### DOCUMENT SEGMENT
▬▬▬▬▬▬▬▬▬▬

In order to improve the quality of the coating layer applied to the moving base B, access of air into the coating material chamber 3 must be prevented. In accordance with the invention, access of air into the coating material chamber 3 is prevented by passing a part of the supply flow P1 of the coating material ahead of the front wall 2 so that this component flow P2 functions as a sealing and/or lubrication flow for the front wall 2. In the embodiment illustrated in FIGS. 1 and 2, the sealing and/or lubricant flow P2 is passed from the coating material chamber to a position in front of the front wall 2 through openings 21 formed through the front wall 2. The openings through which coating material may pass in front of the front wall may be located elsewhere such, for example, as in the supporting and fastening devices 22 of the front wall. The sealing and/or lubricant flow P2 which is thus fed in front of the front wall 2 is then guided in the direction of run of the moving base B and fills the small gap between the front wall 2 and the moving base B to prevent access of air into the coating material chamber 3. Moreover, the sealing and/or lubricant flow P2 also lubricates the edge of the front wall 2 situated contiguous with the moving base B and prevents leakage of the coating material from the chamber 3 through the gap between the front wall 2 and the moving base B to a position in front of the front wall 2.
Referring now to the embodiment of FIG. 3, a second embodiment of a coating device 10 in accordance with the invention is illustrated. The embodiment of FIG. 3 differs from the embodiment of FIGS. 1 and 2 in that the front wall 2 is not provided with openings for the sealing and/or lubricant flow. Rather, in the embodiment of FIG. 3, the sealing and/or lubricant fbw P2 is fed to a position in front of the front wall 2 as a separate flow and, for this purpose, a separate feeder device, such as a nozzle 8 or the like, is provided in front of the front wall 2. It is clear that the sealing of the front wall 2 in accordance with the embodiment of FIG. 3 may be accomplished by using a fluid substance other than the coating material P1 fed into the coating material chamber 3. For example, the sealing and/or lubrication flow P2 may comprise water or some other liquid, solution or dispersion or the like, by means of which the desired sealing and lubrication effect is obtained between the front wall and the moving base B. It is also possible to use a second coating material as the sealing and/or lubricant agent P2 whose properties differ from the coating material P1 fed into the coating material chamber 3. In such case, the surface of the moving base B can be provided with two coating material layers if desired. Of course, it is also possible in the embodiment of FIG. 3 to use the same coating material for the sealing and/or lubricant flow P2 as that fed into the coating material chamber 3.

▬▬▬▬▬▬▬▬▬▬

### THE DATA
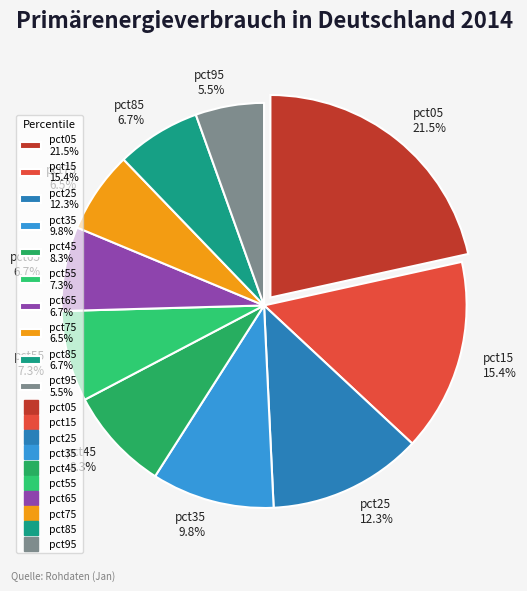

How many segments does this pie chart have?

10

▬▬▬▬▬▬▬▬▬▬

### WRITTEN TASK 1
Translate this sentence from the coating device passage into Spanish: "The embodiment of FIG. 3 differs from the embodiment of FIGS. 1 and 2 in that the front wall 2 is not provided with openings for the sealing and/or lubricant flow."
### WRITTEN TASK 2
Answer these questions from the coating device passage:
(a) In the embodiment of FIGS. 1 and 2, what does flow P2 pass through to reach a position in front of the front wall 2?
(b) In the embodiment of FIG. 3, what feeder device is given as an example?
(c) Besides the coating material, what specific liquid is named as a possible sealing and/or lubrication flow P2?

### TASK RESPONSE 1
La realización de la FIG. 3 difiere de la realización de las FIGS. 1 y 2 en que la pared frontal 2 no está provista de aberturas para el flujo de sellado y/o lubricante.

### TASK RESPONSE 2
(a) Openings 21 formed through the front wall 2
(b) A nozzle 8
(c) Water